A540/A530 Content Distribution Methods

Topics related to delivering files to Set-top Boxes.

A540/A530 Content Distribution Methods

Postby Cilutions Support » Mon May 23, 2011 3:07 pm

The Amino A540/A530 STB includes a hard drive used to store files which contain assets to play (e.g., videos, RSS files, graphics), metadata (e.g., screenlists, playlists, VOD menus, schedule files) and recorded video (e.g., created on-demand by a local user when viewing a live video stream). All but the recorded video must be loaded onto the local hard drive in order to play. The methods for loading are:

Multicast File Reception

In this mode the STB includes an embedded Digital Media Bridge (DMB) Receiver which works together with the DMB Sender for multicast file transmission and reception. Here the client application interacting with the Sender designates the set of STBs, specified as one or more user-defined STB identifiers (i.e., ascii names), to "push" all files to the addressed STBs. This method, of course, is supported only in networks with multicast connectivity between the Sender and Receivers (e.g., satellite-based networks).

FTP File Pull

Here the STB periodically "pulls" files from an external FTP Server. The poll frequency and bit rate is configurable on each STB to control bandwidth usage in the network.

FTP File Push

Here an external FTP client (like the FTP client included in the Screen Builder application or even a stand-alone FTP client like FileZilla) can be used to log into a particular STB to "push" files to the box.

USB Plug and Play

Here a user can save files onto a USB Fash Drive and insert the drive into the USB port on the STB. The DMB media player on the STB supports a variety of file systems (e.g., FAT32, NTFS, ext3). Once inserted the STB will copy all files in the root directory on the USB drive to the local hard drive on the STB. When copying is finished the LED on flash drive will show LED inactivity as a signal to the local user that the USB drive can be removed.

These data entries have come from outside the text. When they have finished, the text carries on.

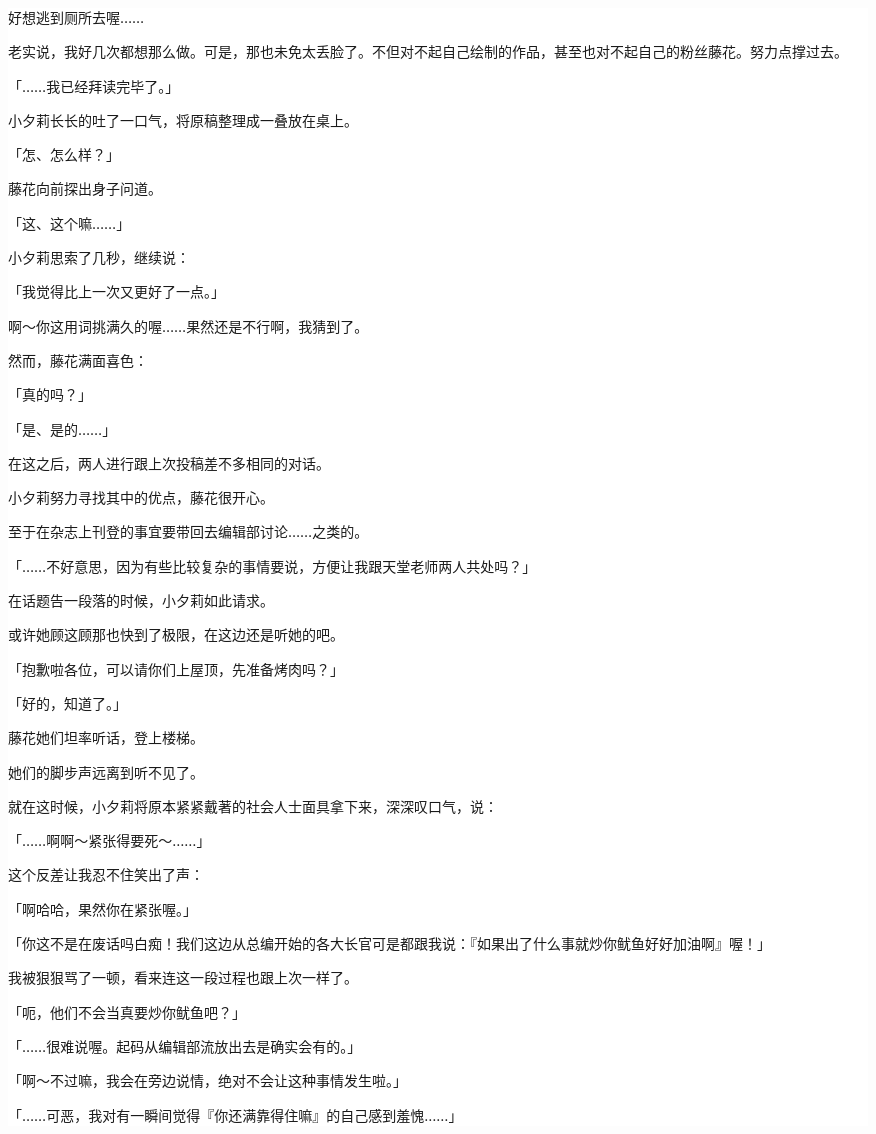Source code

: 好想逃到厕所去喔……

老实说，我好几次都想那么做。可是，那也未免太丢脸了。不但对不起自己绘制的作品，甚至也对不起自己的粉丝藤花。努力点撑过去。

「……我已经拜读完毕了。」

小夕莉长长的吐了一口气，将原稿整理成一叠放在桌上。

「怎、怎么样？」

藤花向前探出身子问道。

「这、这个嘛……」

小夕莉思索了几秒，继续说：

「我觉得比上一次又更好了一点。」

啊～你这用词挑满久的喔……果然还是不行啊，我猜到了。

然而，藤花满面喜色：

「真的吗？」

「是、是的……」

在这之后，两人进行跟上次投稿差不多相同的对话。

小夕莉努力寻找其中的优点，藤花很开心。

至于在杂志上刊登的事宜要带回去编辑部讨论……之类的。

「……不好意思，因为有些比较复杂的事情要说，方便让我跟天堂老师两人共处吗？」

在话题告一段落的时候，小夕莉如此请求。

或许她顾这顾那也快到了极限，在这边还是听她的吧。

「抱歉啦各位，可以请你们上屋顶，先准备烤肉吗？」

「好的，知道了。」

藤花她们坦率听话，登上楼梯。

她们的脚步声远离到听不见了。

就在这时候，小夕莉将原本紧紧戴著的社会人士面具拿下来，深深叹口气，说：

「……啊啊～紧张得要死～……」

这个反差让我忍不住笑出了声：

「啊哈哈，果然你在紧张喔。」

「你这不是在废话吗白痴！我们这边从总编开始的各大长官可是都跟我说：『如果出了什么事就炒你鱿鱼好好加油啊』喔！」

我被狠狠骂了一顿，看来连这一段过程也跟上次一样了。

「呃，他们不会当真要炒你鱿鱼吧？」

「……很难说喔。起码从编辑部流放出去是确实会有的。」

「啊～不过嘛，我会在旁边说情，绝对不会让这种事情发生啦。」

「……可恶，我对有一瞬间觉得『你还满靠得住嘛』的自己感到羞愧……」
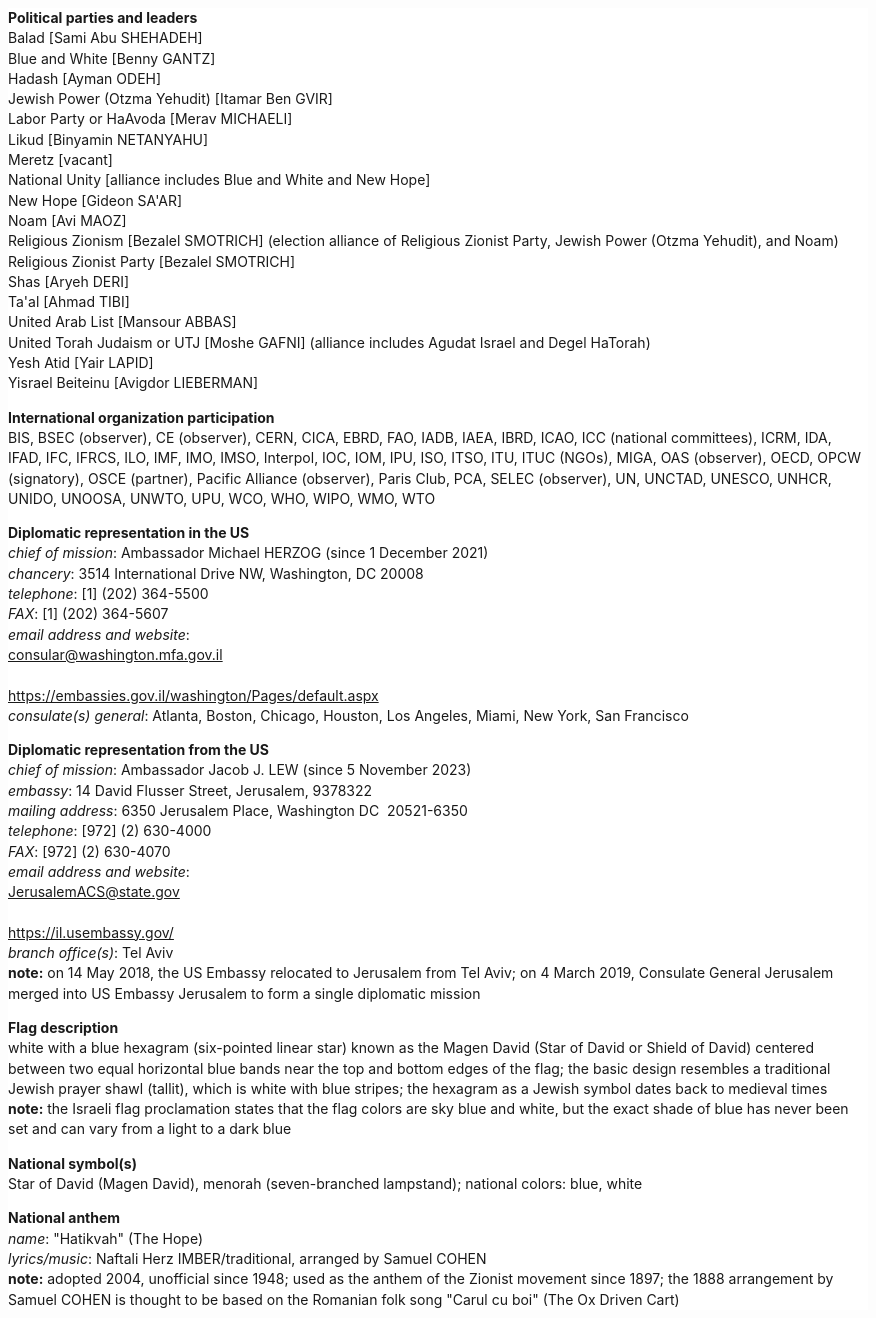 **Political parties and leaders**<br>
Balad [Sami Abu SHEHADEH]<br>Blue and White [Benny GANTZ]<br>Hadash [Ayman ODEH]<br>Jewish Power (Otzma Yehudit) [Itamar Ben GVIR]<br>Labor Party or HaAvoda [Merav MICHAELI]<br>Likud [Binyamin NETANYAHU]<br>Meretz [vacant]<br>National Unity [alliance includes Blue and White and New Hope]<br>New Hope [Gideon SA'AR]<br>Noam [Avi MAOZ]<br>Religious Zionism [Bezalel SMOTRICH] (election alliance of Religious Zionist Party, Jewish Power (Otzma Yehudit), and Noam)<br>Religious Zionist Party [Bezalel SMOTRICH]<br>Shas [Aryeh DERI]<br>Ta'al [Ahmad TIBI]<br>United Arab List [Mansour ABBAS]<br>United Torah Judaism or UTJ [Moshe GAFNI] (alliance includes Agudat Israel and Degel HaTorah)<br>Yesh Atid [Yair LAPID]<br>Yisrael Beiteinu [Avigdor LIEBERMAN]<br>

**International organization participation**<br>
BIS, BSEC (observer), CE (observer), CERN, CICA, EBRD, FAO, IADB, IAEA, IBRD, ICAO, ICC (national committees), ICRM, IDA, IFAD, IFC, IFRCS, ILO, IMF, IMO, IMSO, Interpol, IOC, IOM, IPU, ISO, ITSO, ITU, ITUC (NGOs), MIGA, OAS (observer), OECD, OPCW (signatory), OSCE (partner), Pacific Alliance (observer), Paris Club, PCA, SELEC (observer), UN, UNCTAD, UNESCO, UNHCR, UNIDO, UNOOSA, UNWTO, UPU, WCO, WHO, WIPO, WMO, WTO<br>

**Diplomatic representation in the US**<br>
_chief of mission_: Ambassador Michael HERZOG (since 1 December 2021)<br>
_chancery_: 3514 International Drive NW, Washington, DC 20008<br>
_telephone_: [1] (202) 364-5500<br>
_FAX_: [1] (202) 364-5607<br>
_email address and website_: <br>consular@washington.mfa.gov.il<br><br>https://embassies.gov.il/washington/Pages/default.aspx<br>
_consulate(s) general_: Atlanta, Boston, Chicago, Houston, Los Angeles, Miami, New York, San Francisco<br>

**Diplomatic representation from the US**<br>
_chief of mission_: Ambassador Jacob J. LEW (since 5 November 2023)<br>
_embassy_: 14 David Flusser Street, Jerusalem, 9378322<br>
_mailing address_: 6350 Jerusalem Place, Washington DC&nbsp; 20521-6350<br>
_telephone_: [972] (2) 630-4000<br>
_FAX_: [972] (2) 630-4070<br>
_email address and website_: <br>JerusalemACS@state.gov<br><br>https://il.usembassy.gov/<br>
_branch office(s)_: Tel Aviv<br>
<strong>note:</strong> on 14 May 2018, the US Embassy relocated to Jerusalem from Tel Aviv; on 4 March 2019, Consulate General Jerusalem merged into US Embassy Jerusalem to form a single diplomatic mission<br>

**Flag description**<br>
white with a blue hexagram (six-pointed linear star) known as the Magen David (Star of David or Shield of David) centered between two equal horizontal blue bands near the top and bottom edges of the flag; the basic design resembles a traditional Jewish prayer shawl (tallit), which is white with blue stripes; the hexagram as a Jewish symbol dates back to medieval times<br>
<strong>note:</strong> the Israeli flag proclamation states that the flag colors are sky blue and white, but the exact shade of blue has never been set and can vary from a light to a dark blue<br>

**National symbol(s)**<br>
Star of David (Magen David), menorah (seven-branched lampstand); national colors: blue, white<br>

**National anthem**<br>
_name_: "Hatikvah" (The Hope)<br>
_lyrics/music_: Naftali Herz IMBER/traditional, arranged by Samuel COHEN<br>
<strong>note:</strong> adopted 2004, unofficial since 1948; used as the anthem of the Zionist movement since 1897; the 1888 arrangement by Samuel COHEN is thought to be based on the Romanian folk song "Carul cu boi" (The Ox Driven Cart)<br>
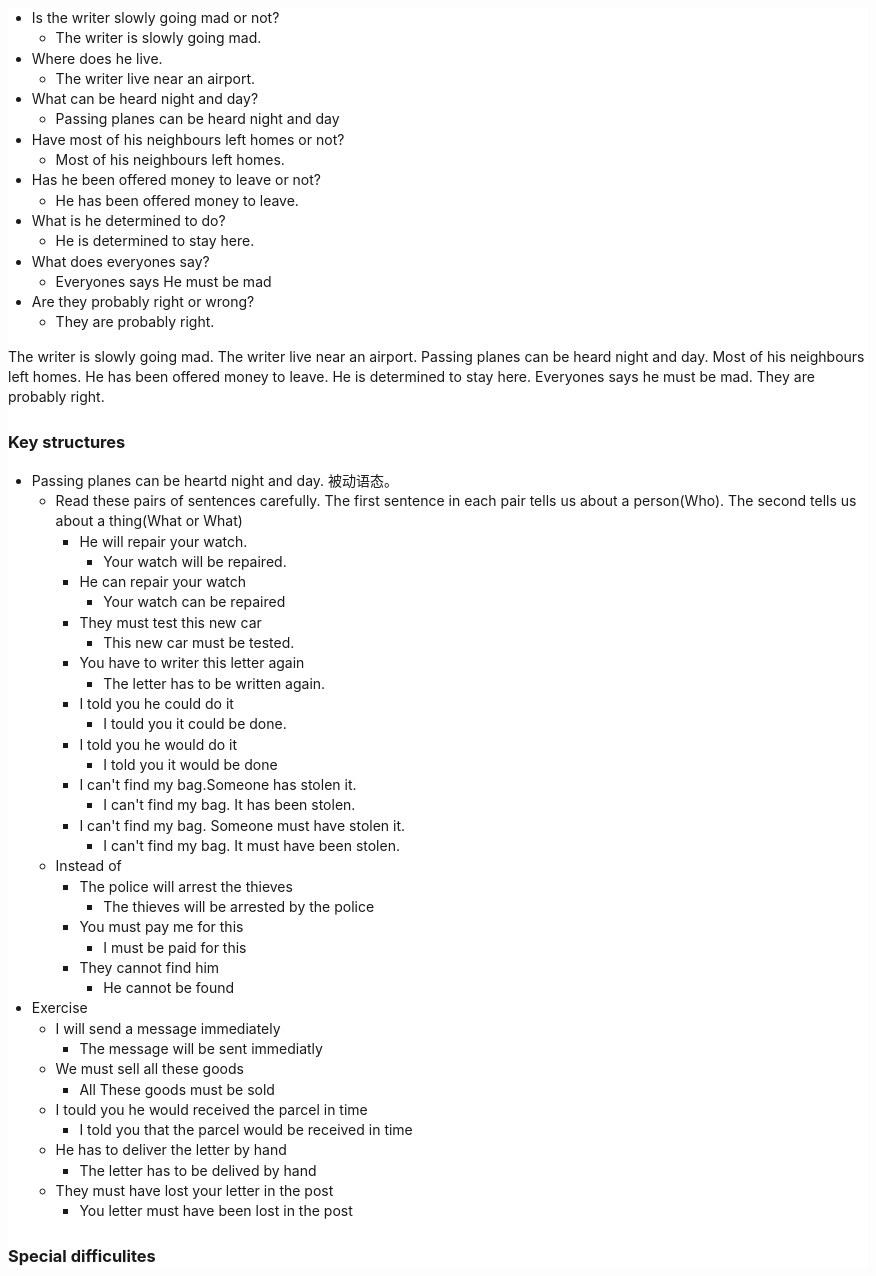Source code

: - Is the writer slowly going mad or not?
   - The writer is slowly going mad.
- Where does he live.
   - The writer live near an airport.
- What can be heard night and day?
   - Passing planes can be heard night and day
- Have most of his neighbours left homes or not?
   - Most of his neighbours left homes.
- Has he been offered money to leave or not?
   - He has been offered money to leave.
- What is he determined to do?
   - He is determined to stay here.
- What does everyones say?
   - Everyones says He must be mad
- Are they probably right or wrong?
   - They are  probably right.

The writer is slowly going mad. The writer live near an airport. Passing planes can be heard night and day. Most of his neighbours left homes. He has been offered money to leave. He is determined to stay here. Everyones says he must be mad. They are probably right.
### Key structures

- Passing planes can be heartd night and day. 被动语态。
   - Read these pairs of sentences carefully. The first sentence in each pair tells us about a person(Who). The second tells us about a thing(What or What)
      - He will repair your watch.
         - Your watch will be repaired.
      - He can repair your watch
         - Your watch can be repaired
      - They must test this new car
         - This new car must be tested.
      - You have to writer this letter again
         - The letter has to be written again.
      - I told you he could do it
         - I tould you  it could be done.
      - I told you he would do it
         - I told you it would be done
      - I can't find my bag.Someone has stolen it.
         - I can't find my bag. It has been stolen.
      - I can't find my bag. Someone must have stolen it.
         - I can't find my bag. It must have been stolen.
   - Instead of
      - The police will arrest the thieves 
         - The thieves will be arrested by the police
      - You must pay me for this
         - I must be paid for this
      - They cannot find him
         - He cannot be found
- Exercise
   - I will send a message immediately
      - The message will be sent immediatly
   - We must sell all these goods
      - All These goods must be sold
   - I tould you he would received the parcel in time
      - I told you that the parcel would be received in time 
   - He has to deliver the letter by hand
      - The letter has to be delived by hand
   - They must have lost your letter in the post
      - You letter must have been lost in the post
### Special difficulites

Note that a combination of these methods can be used to complement each other as appropriate. For example, on a multicast network, it may make sense to push video files that are common to many STBs over the multicast connection and to deliver STB-specific files (e.g., metadata and/or individual videos unique to a particular location) using the "FTP File Pull" or "USB Plug and Play" methods.